A solicitor acting for Wayne O'Donoghue has strongly rejected any suggestion his client was responsible for any kind of sexual abuse of his 11-year-old neighbour, Robert Holohan.
Frank Buttimer said his client, who was sentenced to four years imprisonment on Tuesday for the manslaughter of Robert Holohan, totally refuted any such suggestion.
This followed a claim by the boy's mother, Majella Holohan, that semen was found on her son's body and the emergence that an initial forensic report suggested that the semen belonged to O'Donoghue.
"I want to strongly deny on Wayne O'Donoghue's behalf that he is any kind of sex offender," said Mr Buttimer, adding that there was no evidence whatsoever introduced at his trial for murder last month to suggest any such behaviour by his client.
However, last night Mrs Holohan's solicitor, Ernest Cantillon, said Mrs Holohan was very upset that the veracity of what she said in her victim impact statement was being questioned.
"Mrs Holohan has total respect for the judicial process and has engaged fully with it. She made a number of statements in court on Tuesday when Wayne O'Donoghue was represented and she stands over each and every statement she made there," he said.
"What she said could have come as no surprise to Wayne O'Donoghue as it was all in the Garda file made available to him. He chose not to challenge it in the court but has come out now through his spokesman to cast doubt on the veracity of what she said. This is very unfair to Mrs Holohan."
Mr Cantillon made his comments as Mr Buttimer confirmed to The Irish Times that he had received of a number of reports from Forensic Science Service expert, Dr Jonathan Whitaker, from April 2005 as part of the prosecution book of evidence served against his client.
While Dr Whitaker's initial report linked O'Donoghue to a semen sample taken from Robert's left palm, he later expressed doubt following an analysis of a second semen sample taken from a bathroom mat in the defendant's house, which contained semen that was not identical to the semen from Robert's hand.
Mr Buttimer said that upon receipt of these reports as part of the book of evidence from the State, he forwarded them to independent forensic experts in Britain who came up with different findings and expressed major doubts about Dr Whitaker's first report.
Mr Buttimer said he then made the defence's forensic report available to the DPP and, following further discussions between them, the DPP "decided correctly to abandon the introduction of any such evidence" in O'Donoghue's trial.

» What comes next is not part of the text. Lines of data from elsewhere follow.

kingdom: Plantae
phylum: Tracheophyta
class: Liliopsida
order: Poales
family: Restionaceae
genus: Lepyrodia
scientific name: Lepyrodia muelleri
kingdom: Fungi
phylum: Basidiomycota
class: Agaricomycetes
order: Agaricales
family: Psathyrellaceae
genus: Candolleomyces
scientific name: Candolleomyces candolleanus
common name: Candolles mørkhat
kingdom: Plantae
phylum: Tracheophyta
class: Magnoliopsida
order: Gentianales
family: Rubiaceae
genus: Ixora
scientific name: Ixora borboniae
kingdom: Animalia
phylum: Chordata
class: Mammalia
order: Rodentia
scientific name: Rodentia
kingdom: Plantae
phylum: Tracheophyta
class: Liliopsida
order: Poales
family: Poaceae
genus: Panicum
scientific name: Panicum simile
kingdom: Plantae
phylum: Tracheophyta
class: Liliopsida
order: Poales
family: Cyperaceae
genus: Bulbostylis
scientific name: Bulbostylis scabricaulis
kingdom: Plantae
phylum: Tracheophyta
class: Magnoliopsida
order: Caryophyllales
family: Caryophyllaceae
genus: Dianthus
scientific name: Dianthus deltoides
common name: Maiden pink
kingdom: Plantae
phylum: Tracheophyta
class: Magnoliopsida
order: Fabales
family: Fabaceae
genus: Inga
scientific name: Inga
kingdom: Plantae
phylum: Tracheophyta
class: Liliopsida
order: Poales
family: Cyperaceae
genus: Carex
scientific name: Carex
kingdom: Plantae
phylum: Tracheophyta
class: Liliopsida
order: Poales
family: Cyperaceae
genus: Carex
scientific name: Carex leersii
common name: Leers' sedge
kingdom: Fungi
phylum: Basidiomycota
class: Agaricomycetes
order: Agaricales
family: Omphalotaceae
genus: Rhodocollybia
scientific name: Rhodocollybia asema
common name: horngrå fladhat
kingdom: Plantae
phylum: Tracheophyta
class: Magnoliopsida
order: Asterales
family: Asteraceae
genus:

"If there was any evidence whatsoever to suggest anything of that kind, the material would have been led by prosecution before the jury - all the evidence in the trial confirmed this from the pathologist down and that's the end of the matter," Mr Buttimer said.
During the trial at the Central Criminal Court in Cork, State Pathologist Dr Marie Cassidy said that during her post-mortem examination of Robert, she found "no evidence of a violent sexual assault" on the boy's body.
Mr Buttimer also disputed Mrs Holohan's contention that a picture of a poster in O'Donoghue's bedroom was found on Robert's phone which showed that the picture was taken at 7.32am on the morning of December 28th, 2004.
Mr Buttimer said this was an impossibility and pointed out that the defence had called evidence at the trial from Geraldine O'Connell from XtraVision in Midleton who confirmed that Robert only bought the phone at 11.15am on December 28th.
However, The Irish Times has learned that a Garda technical expert had examined the phone and concluded that its settings were out by 24 hours and two minutes, suggesting the poster photograph was taken at about 7.30am on December 29th and not December 28th.
Mr Buttimer said the defence would have challenged this evidence from a Garda technical expert on the time settings on the phone if it had been called and their information was that the phone settings related to p.m. as opposed to a.m. settings.
Mr Buttimer confirmed that O'Donoghue had intended addressing the sentence hearing along with his father, his former principal at Midleton CBS, Denis Ring and consultant psychiatrist, Dr Brian McCaffrey.
However, following Mrs Holohan's comments, which were not in her victim impact statement presented to the defence team, they decided to reconsider their position and did not go into any evidence from any of the four witnesses that they had planned to call, he said.